WHAT IS REQUIRED >> Lines with "ağırlık": copy each one from the listing below.

PROVIDED MATERIAL >>
________________________

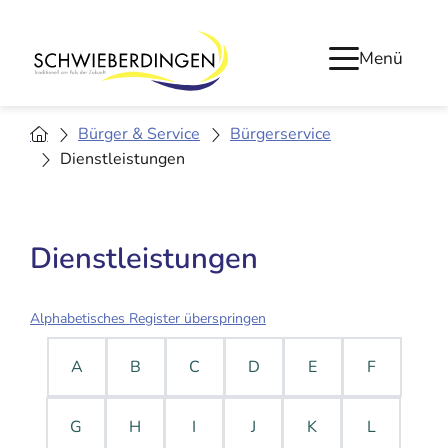
Menü
Bürger & Service
Bürgerservice
Dienstleistungen
Dienstleistungen
Alphabetisches Register überspringen
A
B
C
D
E
F
G
H
I
J
K
L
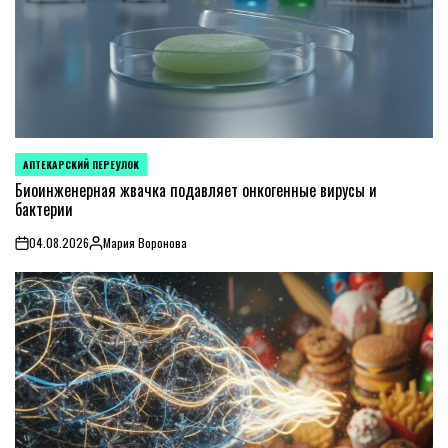
АПТЕКАРСКИЙ ПЕРЕУЛОК
POSTED
IN
Биоинженерная жвачка подавляет онкогенные вирусы и
бактерии
04.08.2026
Мария Воронова
on
Posted
by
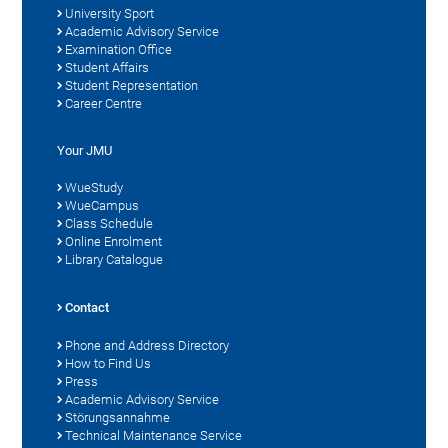
University Sport
Academic Advisory Service
Examination Office
Student Affairs
Student Representation
Career Centre
Your JMU
WueStudy
WueCampus
Class Schedule
Online Enrolment
Library Catalogue
Contact
Phone and Address Directory
How to Find Us
Press
Academic Advisory Service
Störungsannahme
Technical Maintenance Service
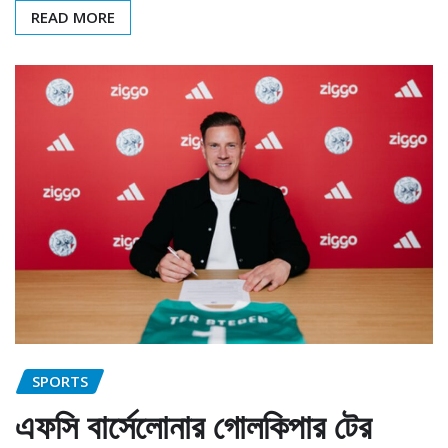
READ MORE
SPORTS
এফসি বার্সেলোনার গোলকিপার টের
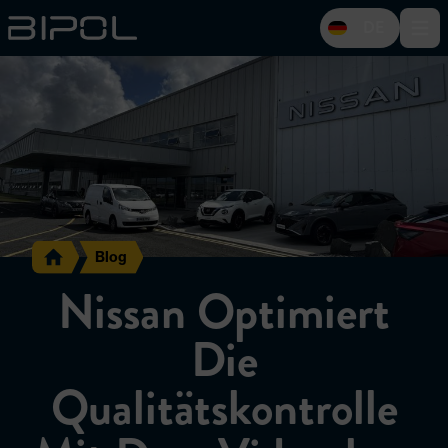
DE
Open 
Blog
Nissan Optimiert
Die
Qualitätskontrolle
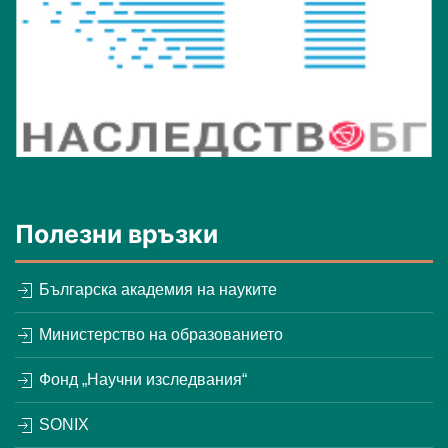
Полезни връзки
Българска академия на науките
Министерство на образованието
Фонд „Научни изследвания“
SONIX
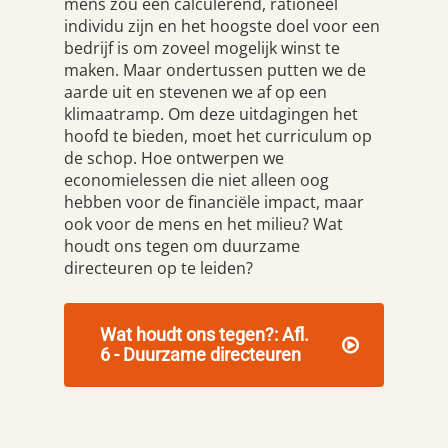
mens zou een calculerend, rationeel
individu zijn en het hoogste doel voor een
bedrijf is om zoveel mogelijk winst te
maken. Maar ondertussen putten we de
aarde uit en stevenen we af op een
klimaatramp. Om deze uitdagingen het
hoofd te bieden, moet het curriculum op
de schop. Hoe ontwerpen we
economielessen die niet alleen oog
hebben voor de financiële impact, maar
ook voor de mens en het milieu? Wat
houdt ons tegen om duurzame
directeuren op te leiden?
Wat houdt ons tegen?: Afl.
6 - Duurzame directeuren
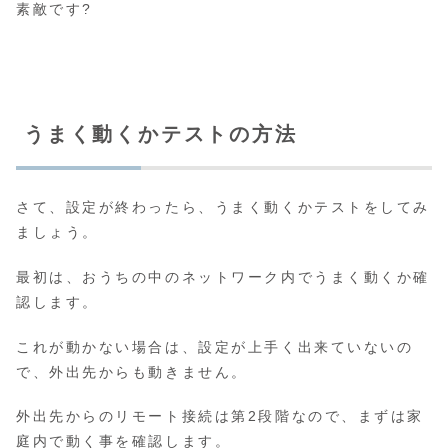
素敵です?
うまく動くかテストの方法
さて、設定が終わったら、うまく動くかテストをしてみ
ましょう。
最初は、おうちの中のネットワーク内でうまく動くか確
認します。
これが動かない場合は、設定が上手く出来ていないの
で、外出先からも動きません。
外出先からのリモート接続は第2段階なので、まずは家
庭内で動く事を確認します。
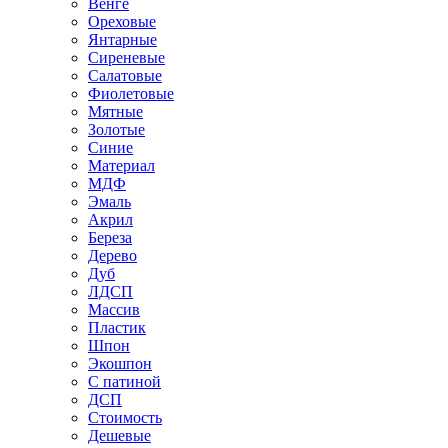
Венге
Ореховые
Янтарные
Сиреневые
Салатовые
Фиолетовые
Мятные
Золотые
Синие
Материал
МДФ
Эмаль
Акрил
Береза
Дерево
Дуб
ЛДСП
Массив
Пластик
Шпон
Экошпон
С патиной
ДСП
Стоимость
Дешевые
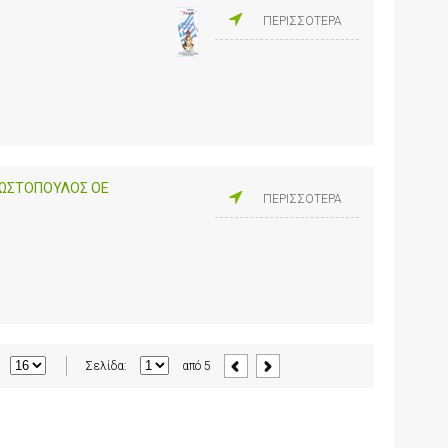
ΠΕΡΙΣΣΟΤΕΡΑ
 ΚΩΣΤΟΠΟΥΛΟΣ ΟΕ
ΠΕΡΙΣΣΟΤΕΡΑ
Σελίδα:
από
5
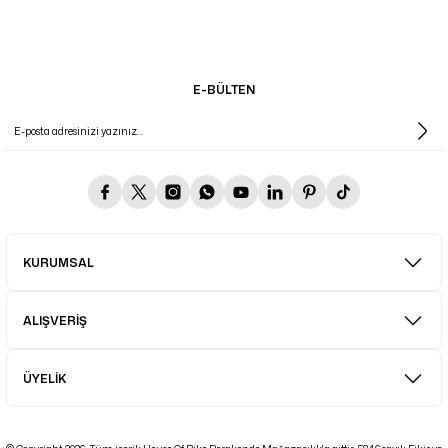
E-BÜLTEN
KURUMSAL
ALIŞVERİŞ
ÜYELİK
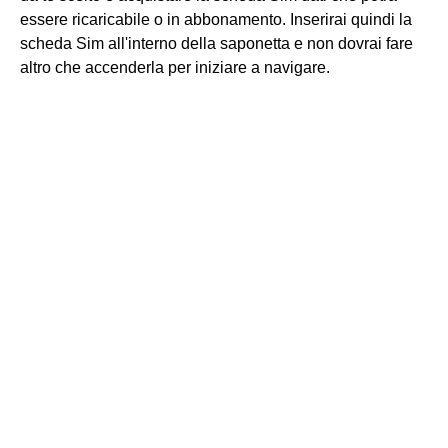
essere ricaricabile o in abbonamento. Inserirai quindi la
scheda Sim all'interno della saponetta e non dovrai fare
altro che accenderla per iniziare a navigare.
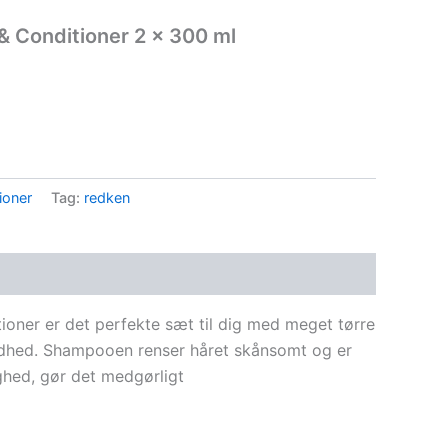
& Conditioner 2 x 300 ml
.
ioner
Tag:
redken
oner er det perfekte sæt til dig med meget tørre
blødhed. Shampooen renser håret skånsomt og er
ghed, gør det medgørligt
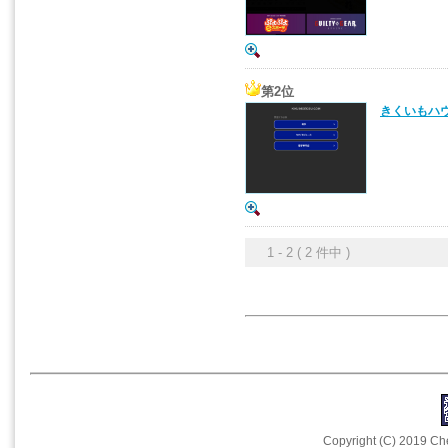
第2位
きくいもハ
1 - 2 ( 2 件中 )
Copyright (C) 2019 Che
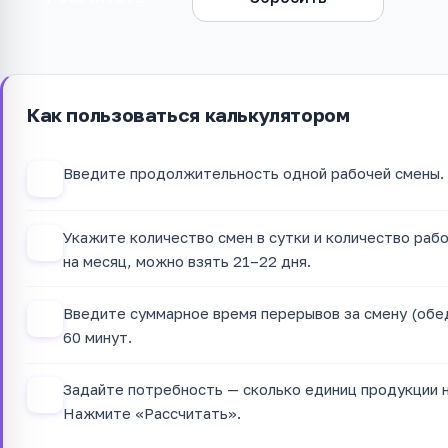
Как пользоваться калькулятором
Введите продолжительность одной рабочей смены. 
1
Укажите количество смен в сутки и количество рабо
2
на месяц, можно взять 21–22 дня.
Введите суммарное время перерывов за смену (обед
3
60 минут.
Задайте потребность — сколько единиц продукции 
4
Нажмите «Рассчитать».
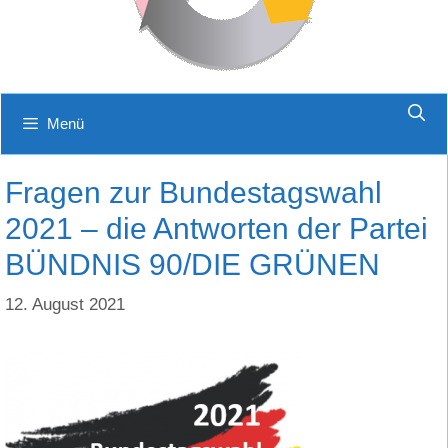
Menü
Fragen zur Bundestagswahl
2021 – die Antworten der Partei
BÜNDNIS 90/DIE GRÜNEN
12. August 2021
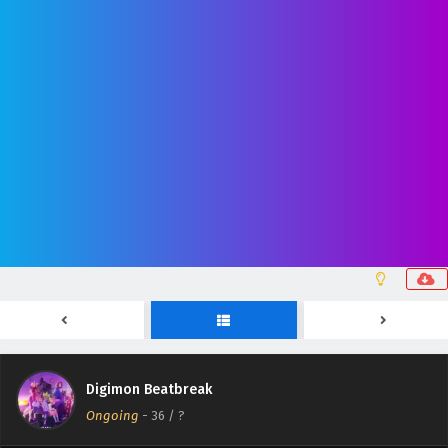
Digimon Beatbreak Episodio 41 Sub Español
Eps 41 - August 2, 2026
Digimon Beatbreak Episodio 40 Sub Español
Eps 40 - July 27, 2026
Digimon Beatbreak Episodio 39 Sub Español
Eps 39 - July 20, 2026
Digimon Beatbreak
Digimon Beatbreak Episodio 38 Sub Español
Ongoing
-
36
/ ?
Eps 38 - July 14, 2026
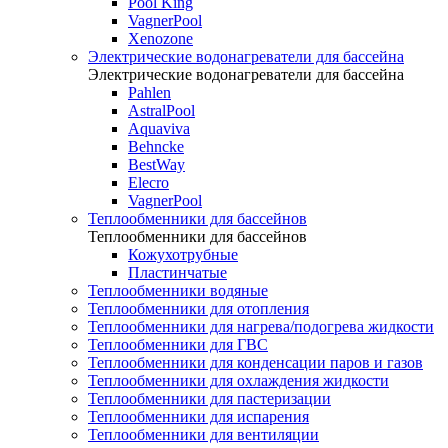
Pool King
VagnerPool
Xenozone
Электрические водонагреватели для бассейна
Электрические водонагреватели для бассейна
Pahlen
AstralPool
Aquaviva
Behncke
BestWay
Elecro
VagnerPool
Теплообменники для бассейнов
Теплообменники для бассейнов
Кожухотрубные
Пластинчатые
Теплообменники водяные
Теплообменники для отопления
Теплообменники для нагрева/подогрева жидкости
Теплообменники для ГВС
Теплообменники для конденсации паров и газов
Теплообменники для охлаждения жидкости
Теплообменники для пастеризации
Теплообменники для испарения
Теплообменники для вентиляции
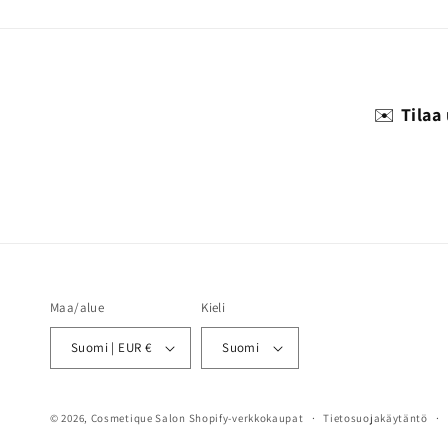
✉️
Tilaa
Maa/alue
Kieli
Suomi | EUR €
Suomi
© 2026,
Cosmetique Salon
Shopify-verkkokaupat
Tietosuojakäytäntö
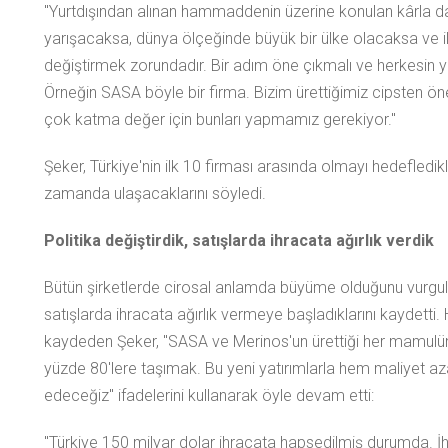
"Yurtdışından alınan hammaddenin üzerine konulan kârla da
yarışacaksa, dünya ölçeğinde büyük bir ülke olacaksa ve i
değiştirmek zorundadır. Bir adım öne çıkmalı ve herkesin 
Örneğin SASA böyle bir firma. Bizim ürettiğimiz cipsten ön
çok katma değer için bunları yapmamız gerekiyor."
Şeker, Türkiye'nin ilk 10 firması arasında olmayı hedefledikl
zamanda ulaşacaklarını söyledi.
Politika değiştirdik, satışlarda ihracata ağırlık verdik
Bütün şirketlerde cirosal anlamda büyüme olduğunu vurgulaya
satışlarda ihracata ağırlık vermeye başladıklarını kaydetti.
kaydeden Şeker, "SASA ve Merinos'un ürettiği her mamulün y
yüzde 80'lere taşımak. Bu yeni yatırımlarla hem maliyet a
edeceğiz" ifadelerini kullanarak öyle devam etti:
"Türkiye 150 milyar dolar ihracata hapsedilmiş durumda. İ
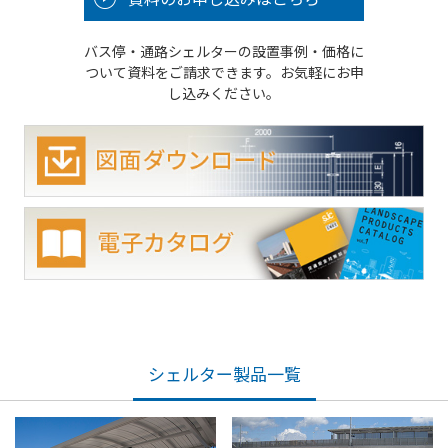
バス停・通路シェルターの設置事例・価格に
ついて資料をご請求できます。お気軽にお申
し込みください。
シェルター製品一覧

________________________

EXPECTED ANSWER >>
Politika değiştirdik, satışlarda ihracata ağırlık verdik
satışlarda ihracata ağırlık vermeye başladıklarını kaydetti.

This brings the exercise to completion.